Auch die zahllosen ehrenamtlichen Unterstützer, die sich teilweise seit Jahren leidenschaftlich um die Integration der Ankommenden kümmern, sind schockiert und vor den Kopf gestoßen. Wenn junge Menschen, die jahrelang in Deutschland leben und sich in ihrer Schule, ihrem Betrieb und ihrem Verein zu Hause fühlen, auf einmal in ein ihnen oft fremd gewordenes, unsicheres Land abgeschoben werden, ist das in jedem einzelnen Fall eine menschliche Tragödie. Diese Entwicklung stellt eine weitere Eskalationsstufe der verschärften Asylpolitik der Bundesregierung dar, die bereit scheint, aus innenpolitischen und wahltaktischen Gründen auf die Wahrung unserer humanitären Grundwerte zu verzichten.
Wir wollen diese Entwicklung nicht tatenlos hinnehmen.
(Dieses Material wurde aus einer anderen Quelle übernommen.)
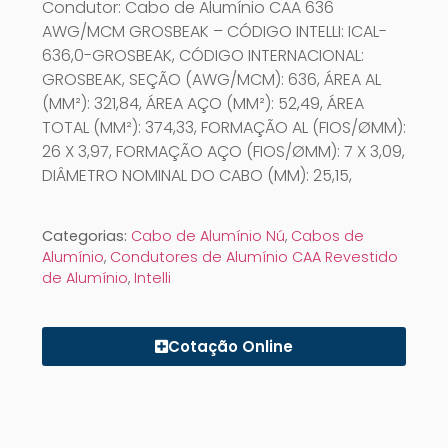
Condutor: Cabo de Alumínio CAA 636
AWG/MCM GROSBEAK – CÓDIGO INTELLI: ICAL-
636,0-GROSBEAK, CÓDIGO INTERNACIONAL:
GROSBEAK, SEÇÃO (AWG/MCM): 636, ÁREA AL
(MM²): 321,84, ÁREA AÇO (MM²): 52,49, ÁREA
TOTAL (MM²): 374,33, FORMAÇÃO AL (FIOS/ØMM):
26 X 3,97, FORMAÇÃO AÇO (FIOS/ØMM): 7 X 3,09,
DIÂMETRO NOMINAL DO CABO (MM): 25,15,
Categorias:
Cabo de Alumínio Nú
,
Cabos de
Alumínio
,
Condutores de Alumínio CAA Revestido
de Alumínio
,
Intelli
Cotação Online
Wir fordern daher:
- Den Stopp der Abschiebungen in lebensgefährliche Kriegs- und Krisengebiete und die
Anerkennung der unzumutbaren Gefährdungslage im gesamten Kriegsland Afghanistan. - Die Einhaltung von rechtsstaatlichen Verfahrensstandards sowie umfassende,
unvoreingenommene Einzelfallprüfungen und mehr Transparenz im Asylverfahren. - Eine Ausbildungs- und Arbeitsperspektive für die in Deutschland lebenden Menschen aus
dauerhaft unsicheren Kriegs- und Krisengebieten. - Keine Abschiebungen und Arbeitsverbote aus wahltaktischen Gründen und eine deutliche
Abgrenzung von rassistischen, ausländerfeindlichen Forderungen. - Eine Politik, die sich der eigenen Mitverantwortung für globale Fluchtbewegungen stellt und
Fluchtgründe wie Krieg, politische Verfolgung, Klimawandel usw. aktiv bekämpft.